Przyszedł Andros Townsend, z Bayeru Leverkusen po promocyjnej cenie ściągnięto Demaraia Graya - skrzydłowych, przynajmniej teoretycznie, na poziomie zespołów walczących o utrzymanie. Do tego pojawił się Salomon Rondon, następny gracz, który nie mógł podnieść jakości. To tylko kolejny powód do zwątpienia dla kibiców. Choć z drugiej strony - kasa wydana na transfery nie gra, co “The Toffees” pokazali już nieraz.

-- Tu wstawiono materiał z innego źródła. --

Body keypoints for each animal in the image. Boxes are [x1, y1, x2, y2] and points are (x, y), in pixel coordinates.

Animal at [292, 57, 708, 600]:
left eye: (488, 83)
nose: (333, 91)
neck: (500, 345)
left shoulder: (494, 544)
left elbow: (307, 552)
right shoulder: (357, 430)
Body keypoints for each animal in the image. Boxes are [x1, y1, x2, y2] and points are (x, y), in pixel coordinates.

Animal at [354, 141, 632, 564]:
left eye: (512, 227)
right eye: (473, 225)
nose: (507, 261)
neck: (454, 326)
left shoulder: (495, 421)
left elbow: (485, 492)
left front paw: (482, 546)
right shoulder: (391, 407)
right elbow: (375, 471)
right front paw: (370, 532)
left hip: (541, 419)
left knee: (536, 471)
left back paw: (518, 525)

- Porównywanie nazwisk ściągniętych w poprzednich okienkach do transferów Beniteza nie ma sensu. Akurat transfery Graya czy Townsenda od początku oceniałem pozytywnie i do tej pory nie zmieniam zdania. Szczególnie biorąc pod uwagę wydane na nich kwoty. Inaczej ma się to w przypadku Rondona, co do którego próbowałem się oszukiwać. Wmawiałem sobie, że może dostawi głowę do piłki, kiedy nie będzie mógł tego zrobić kontuzjowany lub odpoczywający Dominic Calvert-Lewin - wyznaje Jaensch.

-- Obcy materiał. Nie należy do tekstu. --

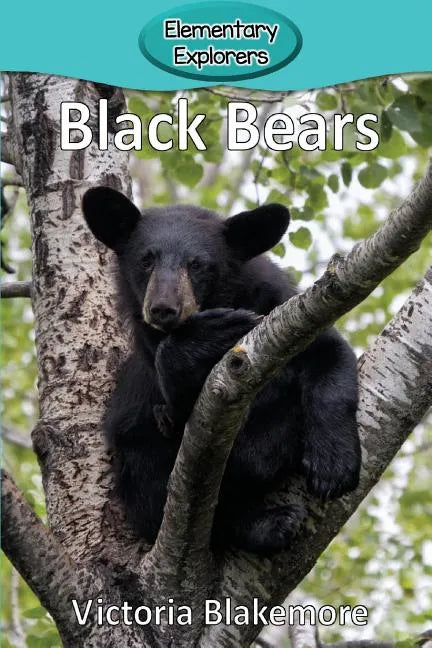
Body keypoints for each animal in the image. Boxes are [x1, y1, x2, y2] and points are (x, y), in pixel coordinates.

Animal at [82, 186, 361, 554]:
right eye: (146, 260)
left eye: (197, 264)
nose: (163, 308)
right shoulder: (150, 359)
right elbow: (179, 407)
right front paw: (209, 334)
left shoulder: (283, 309)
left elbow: (329, 355)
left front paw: (334, 466)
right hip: (134, 457)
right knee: (158, 498)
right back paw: (270, 523)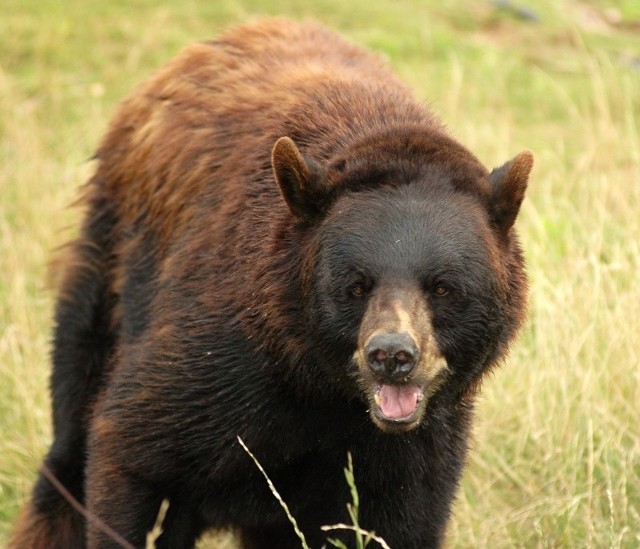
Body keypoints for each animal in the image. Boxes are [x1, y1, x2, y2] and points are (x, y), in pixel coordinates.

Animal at [12, 17, 532, 548]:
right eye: (355, 285)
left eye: (443, 286)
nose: (391, 355)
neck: (325, 393)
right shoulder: (219, 362)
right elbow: (131, 450)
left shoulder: (419, 446)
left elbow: (399, 522)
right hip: (112, 266)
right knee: (72, 430)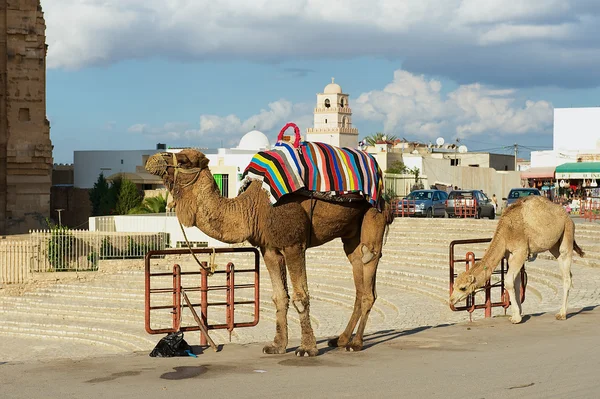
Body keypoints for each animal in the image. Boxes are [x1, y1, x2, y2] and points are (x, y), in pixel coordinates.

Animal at [146, 149, 394, 356]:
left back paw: (355, 344)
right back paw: (341, 340)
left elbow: (301, 297)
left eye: (183, 160)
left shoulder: (294, 244)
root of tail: (386, 197)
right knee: (357, 271)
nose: (152, 159)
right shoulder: (269, 249)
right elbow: (279, 297)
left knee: (368, 264)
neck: (251, 208)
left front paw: (307, 349)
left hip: (373, 215)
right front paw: (277, 346)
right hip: (351, 234)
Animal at [450, 195, 584, 324]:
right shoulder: (510, 254)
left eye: (463, 288)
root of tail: (568, 216)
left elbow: (509, 282)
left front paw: (516, 318)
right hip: (554, 245)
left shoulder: (521, 251)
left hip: (567, 230)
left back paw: (562, 314)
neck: (505, 233)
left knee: (566, 269)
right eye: (455, 285)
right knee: (566, 268)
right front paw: (517, 314)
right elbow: (516, 283)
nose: (451, 300)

- Everton udowadnia jednak konsekwentnie, że pięniądze płacone za transfery nie muszą mieć przełożenia na wyniki. W poprzednich sześciu oknach wydaliśmy średnio około 90 milionów funtów, notując w tym czasie najwyższe siódme miejsce jeszcze za Koemana, a średnio dopiero dziewiątą lokatę. Nijak ma się to do ambicji klubu o grze w Europie - dodaje.

Skazani na “przeklętą stabilność”

Wspomniane ambicje należy na razie odstawić na bok. W tej chwili trzeba ustabilizować statek. Jeśli chodzi o pracę z niewielkim budżetem, Benitez radzi sobie dobrze, choć nie proponuje rozwoju i wielkich perspektyw na przyszłość. Jeżeli w niebieskiej części Liverpoolu rzeczywiście potrzebowali roku na odciążenie klubowych finansów po wielkich inwestycjach-manifestach sprzed kilkunastu miesięcy, to teraz po prostu muszą przeczekać i wyjść na prostą.

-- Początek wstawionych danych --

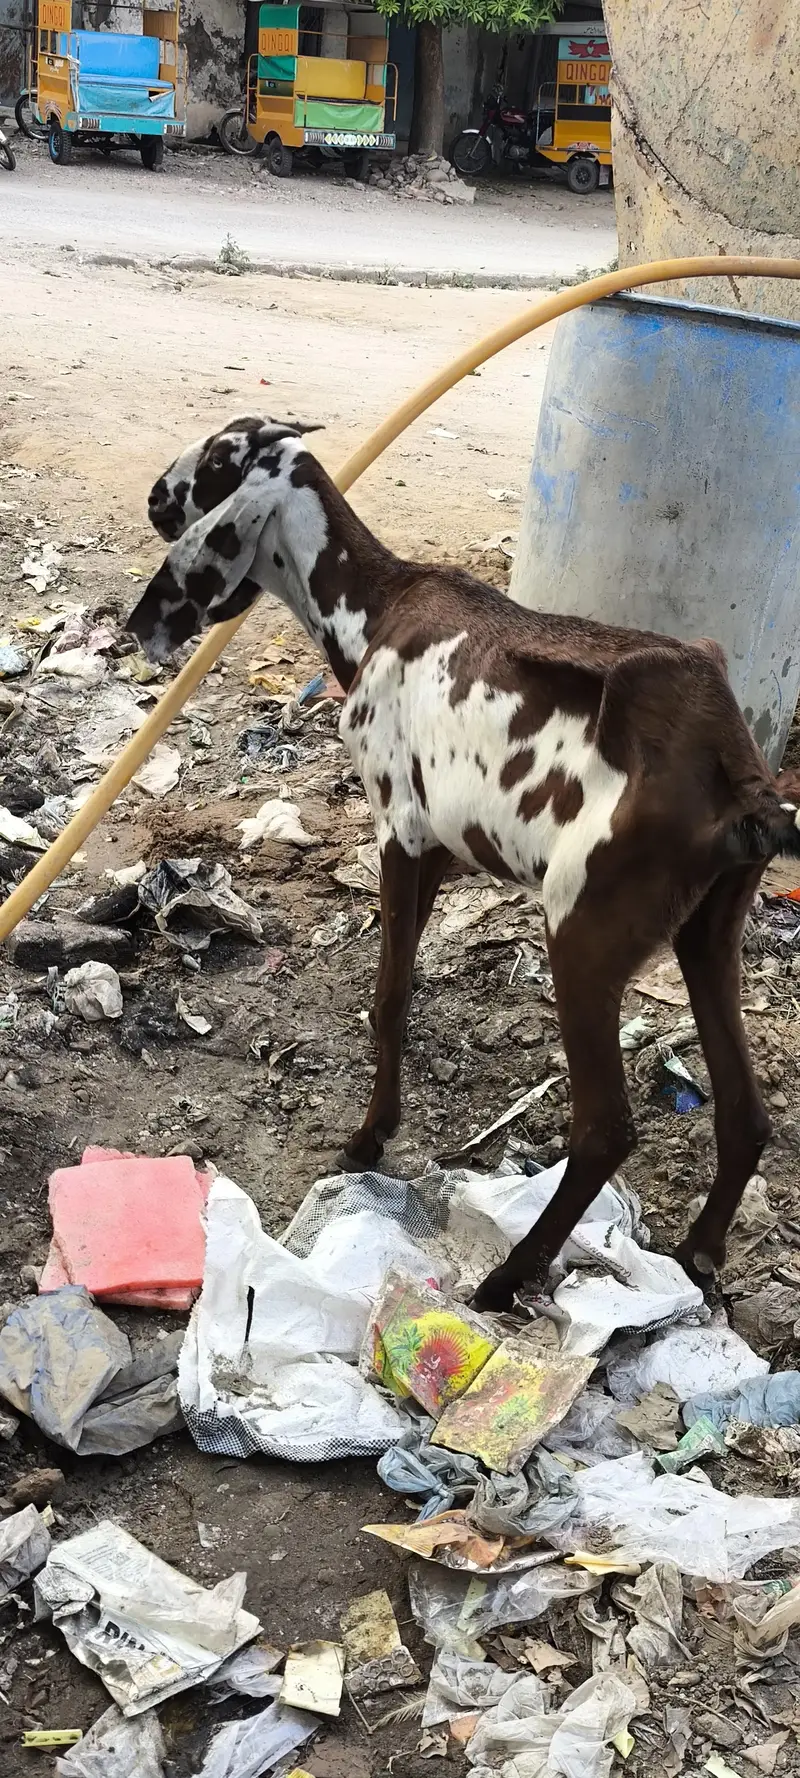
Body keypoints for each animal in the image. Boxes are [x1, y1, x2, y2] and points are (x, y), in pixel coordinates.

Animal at [128, 415, 800, 1313]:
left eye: (212, 463)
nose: (152, 500)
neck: (379, 606)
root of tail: (736, 771)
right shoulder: (446, 850)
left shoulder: (400, 834)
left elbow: (390, 999)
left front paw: (369, 1139)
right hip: (708, 933)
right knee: (745, 1112)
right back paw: (697, 1256)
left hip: (584, 934)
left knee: (604, 1127)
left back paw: (509, 1276)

- Skoro celem klubu jest gra w pucharach, to wyjście na prostą powinniśmy rozumieć jako równorzędną walkę o top 6. Oczywiście w cuda już mało kto wierzy i myślę, że zakończenie sezonu powyżej wspomnianego uśrednionego dziewiątego miejsca będzie sukcesem - podsumowuje Jaensch.
A co dalej? Wydaje się, że marzenia o walce ze ścisłą czołówką należy odsunąć na bok. To będzie wymagało mnóstwa szczęścia bądź bardzo przemyślanego planu budowy zespołu, jak np. w Leicester City. Tego na Goodison Park brakuje od dawna.
Dlatego Everton, przynajmniej w najbliższej przyszłości, skazany jest na “przeklętą stabilizację” w strefie tabeli, którą można nazwać “ziemią niczyją”. Liga Mistrzów? Nieosiągalna. Liga Europy? Potrzeba dużo szczęścia. Nawet bój o Ligę Konferencji wydaje się poważnym wyzwaniem. Pytanie tylko, czy zamierzają się z tym pogodzić, czy może znowu wysłać światu sygnał, że celują w coś więcej. No i oczywiście, czy w takim przypadku uda się osiągnąć zamierzone efekty. Znów może bowiem nadejść bolesna weryfikacja.